## PROBLEM STATEMENT
Give these lines again with every "family" replaced by "fam", leaving everything else unchanged.

## DATA RECORDS
+ + +

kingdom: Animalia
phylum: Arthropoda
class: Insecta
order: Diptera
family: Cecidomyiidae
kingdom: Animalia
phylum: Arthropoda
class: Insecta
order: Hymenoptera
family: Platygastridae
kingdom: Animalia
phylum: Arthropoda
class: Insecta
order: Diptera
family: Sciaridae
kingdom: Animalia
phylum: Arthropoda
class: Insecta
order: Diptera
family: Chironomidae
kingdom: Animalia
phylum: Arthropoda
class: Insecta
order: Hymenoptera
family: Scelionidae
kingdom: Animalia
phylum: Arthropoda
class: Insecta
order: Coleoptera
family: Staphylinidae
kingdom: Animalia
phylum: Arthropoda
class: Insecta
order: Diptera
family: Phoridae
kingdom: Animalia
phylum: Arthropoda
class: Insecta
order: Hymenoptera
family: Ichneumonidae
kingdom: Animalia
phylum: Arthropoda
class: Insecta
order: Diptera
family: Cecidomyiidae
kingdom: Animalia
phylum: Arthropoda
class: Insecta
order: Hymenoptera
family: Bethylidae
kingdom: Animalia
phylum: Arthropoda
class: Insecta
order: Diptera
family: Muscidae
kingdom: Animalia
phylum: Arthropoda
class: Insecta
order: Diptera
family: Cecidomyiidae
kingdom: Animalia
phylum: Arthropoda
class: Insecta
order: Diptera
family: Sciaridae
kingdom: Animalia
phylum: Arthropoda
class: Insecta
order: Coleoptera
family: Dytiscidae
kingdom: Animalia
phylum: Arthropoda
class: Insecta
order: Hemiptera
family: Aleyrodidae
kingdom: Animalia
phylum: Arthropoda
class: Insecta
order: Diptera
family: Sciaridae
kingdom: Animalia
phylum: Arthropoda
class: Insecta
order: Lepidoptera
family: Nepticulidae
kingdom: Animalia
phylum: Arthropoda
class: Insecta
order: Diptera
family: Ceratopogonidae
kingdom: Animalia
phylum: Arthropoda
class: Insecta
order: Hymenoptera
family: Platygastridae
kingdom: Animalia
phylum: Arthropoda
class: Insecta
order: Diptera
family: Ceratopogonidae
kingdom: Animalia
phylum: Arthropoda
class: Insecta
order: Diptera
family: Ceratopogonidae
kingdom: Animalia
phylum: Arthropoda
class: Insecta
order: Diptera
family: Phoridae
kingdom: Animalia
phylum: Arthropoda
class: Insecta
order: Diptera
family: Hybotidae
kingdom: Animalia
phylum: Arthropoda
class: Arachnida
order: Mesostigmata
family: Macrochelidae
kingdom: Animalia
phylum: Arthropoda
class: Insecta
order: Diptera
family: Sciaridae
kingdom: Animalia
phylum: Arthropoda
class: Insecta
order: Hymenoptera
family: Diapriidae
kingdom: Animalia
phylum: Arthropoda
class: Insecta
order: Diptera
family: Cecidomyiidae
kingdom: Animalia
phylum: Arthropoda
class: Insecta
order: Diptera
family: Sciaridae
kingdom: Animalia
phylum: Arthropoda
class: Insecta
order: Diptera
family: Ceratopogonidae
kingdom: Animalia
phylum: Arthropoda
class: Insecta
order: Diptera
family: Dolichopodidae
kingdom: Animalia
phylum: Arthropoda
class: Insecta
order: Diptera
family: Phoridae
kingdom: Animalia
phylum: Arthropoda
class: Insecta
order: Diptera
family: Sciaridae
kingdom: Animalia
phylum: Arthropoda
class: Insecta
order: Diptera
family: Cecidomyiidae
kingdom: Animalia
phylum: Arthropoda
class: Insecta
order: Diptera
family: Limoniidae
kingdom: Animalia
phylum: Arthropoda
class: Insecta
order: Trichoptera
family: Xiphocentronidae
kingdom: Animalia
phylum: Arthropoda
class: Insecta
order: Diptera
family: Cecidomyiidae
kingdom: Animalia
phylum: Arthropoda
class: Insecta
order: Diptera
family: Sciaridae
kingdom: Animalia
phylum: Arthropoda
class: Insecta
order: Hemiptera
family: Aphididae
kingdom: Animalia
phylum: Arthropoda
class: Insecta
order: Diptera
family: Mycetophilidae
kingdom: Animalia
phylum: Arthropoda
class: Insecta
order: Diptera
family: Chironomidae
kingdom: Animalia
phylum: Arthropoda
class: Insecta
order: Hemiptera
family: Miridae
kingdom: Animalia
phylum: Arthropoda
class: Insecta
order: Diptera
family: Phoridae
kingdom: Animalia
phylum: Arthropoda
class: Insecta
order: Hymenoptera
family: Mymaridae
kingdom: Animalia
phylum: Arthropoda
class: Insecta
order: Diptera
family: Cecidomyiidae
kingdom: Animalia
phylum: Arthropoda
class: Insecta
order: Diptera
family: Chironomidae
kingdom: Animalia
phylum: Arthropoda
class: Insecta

+ + +

## WRITTEN SOLUTION
kingdom: Animalia
phylum: Arthropoda
class: Insecta
order: Diptera
fam: Cecidomyiidae
kingdom: Animalia
phylum: Arthropoda
class: Insecta
order: Hymenoptera
fam: Platygastridae
kingdom: Animalia
phylum: Arthropoda
class: Insecta
order: Diptera
fam: Sciaridae
kingdom: Animalia
phylum: Arthropoda
class: Insecta
order: Diptera
fam: Chironomidae
kingdom: Animalia
phylum: Arthropoda
class: Insecta
order: Hymenoptera
fam: Scelionidae
kingdom: Animalia
phylum: Arthropoda
class: Insecta
order: Coleoptera
fam: Staphylinidae
kingdom: Animalia
phylum: Arthropoda
class: Insecta
order: Diptera
fam: Phoridae
kingdom: Animalia
phylum: Arthropoda
class: Insecta
order: Hymenoptera
fam: Ichneumonidae
kingdom: Animalia
phylum: Arthropoda
class: Insecta
order: Diptera
fam: Cecidomyiidae
kingdom: Animalia
phylum: Arthropoda
class: Insecta
order: Hymenoptera
fam: Bethylidae
kingdom: Animalia
phylum: Arthropoda
class: Insecta
order: Diptera
fam: Muscidae
kingdom: Animalia
phylum: Arthropoda
class: Insecta
order: Diptera
fam: Cecidomyiidae
kingdom: Animalia
phylum: Arthropoda
class: Insecta
order: Diptera
fam: Sciaridae
kingdom: Animalia
phylum: Arthropoda
class: Insecta
order: Coleoptera
fam: Dytiscidae
kingdom: Animalia
phylum: Arthropoda
class: Insecta
order: Hemiptera
fam: Aleyrodidae
kingdom: Animalia
phylum: Arthropoda
class: Insecta
order: Diptera
fam: Sciaridae
kingdom: Animalia
phylum: Arthropoda
class: Insecta
order: Lepidoptera
fam: Nepticulidae
kingdom: Animalia
phylum: Arthropoda
class: Insecta
order: Diptera
fam: Ceratopogonidae
kingdom: Animalia
phylum: Arthropoda
class: Insecta
order: Hymenoptera
fam: Platygastridae
kingdom: Animalia
phylum: Arthropoda
class: Insecta
order: Diptera
fam: Ceratopogonidae
kingdom: Animalia
phylum: Arthropoda
class: Insecta
order: Diptera
fam: Ceratopogonidae
kingdom: Animalia
phylum: Arthropoda
class: Insecta
order: Diptera
fam: Phoridae
kingdom: Animalia
phylum: Arthropoda
class: Insecta
order: Diptera
fam: Hybotidae
kingdom: Animalia
phylum: Arthropoda
class: Arachnida
order: Mesostigmata
fam: Macrochelidae
kingdom: Animalia
phylum: Arthropoda
class: Insecta
order: Diptera
fam: Sciaridae
kingdom: Animalia
phylum: Arthropoda
class: Insecta
order: Hymenoptera
fam: Diapriidae
kingdom: Animalia
phylum: Arthropoda
class: Insecta
order: Diptera
fam: Cecidomyiidae
kingdom: Animalia
phylum: Arthropoda
class: Insecta
order: Diptera
fam: Sciaridae
kingdom: Animalia
phylum: Arthropoda
class: Insecta
order: Diptera
fam: Ceratopogonidae
kingdom: Animalia
phylum: Arthropoda
class: Insecta
order: Diptera
fam: Dolichopodidae
kingdom: Animalia
phylum: Arthropoda
class: Insecta
order: Diptera
fam: Phoridae
kingdom: Animalia
phylum: Arthropoda
class: Insecta
order: Diptera
fam: Sciaridae
kingdom: Animalia
phylum: Arthropoda
class: Insecta
order: Diptera
fam: Cecidomyiidae
kingdom: Animalia
phylum: Arthropoda
class: Insecta
order: Diptera
fam: Limoniidae
kingdom: Animalia
phylum: Arthropoda
class: Insecta
order: Trichoptera
fam: Xiphocentronidae
kingdom: Animalia
phylum: Arthropoda
class: Insecta
order: Diptera
fam: Cecidomyiidae
kingdom: Animalia
phylum: Arthropoda
class: Insecta
order: Diptera
fam: Sciaridae
kingdom: Animalia
phylum: Arthropoda
class: Insecta
order: Hemiptera
fam: Aphididae
kingdom: Animalia
phylum: Arthropoda
class: Insecta
order: Diptera
fam: Mycetophilidae
kingdom: Animalia
phylum: Arthropoda
class: Insecta
order: Diptera
fam: Chironomidae
kingdom: Animalia
phylum: Arthropoda
class: Insecta
order: Hemiptera
fam: Miridae
kingdom: Animalia
phylum: Arthropoda
class: Insecta
order: Diptera
fam: Phoridae
kingdom: Animalia
phylum: Arthropoda
class: Insecta
order: Hymenoptera
fam: Mymaridae
kingdom: Animalia
phylum: Arthropoda
class: Insecta
order: Diptera
fam: Cecidomyiidae
kingdom: Animalia
phylum: Arthropoda
class: Insecta
order: Diptera
fam: Chironomidae
kingdom: Animalia
phylum: Arthropoda
class: Insecta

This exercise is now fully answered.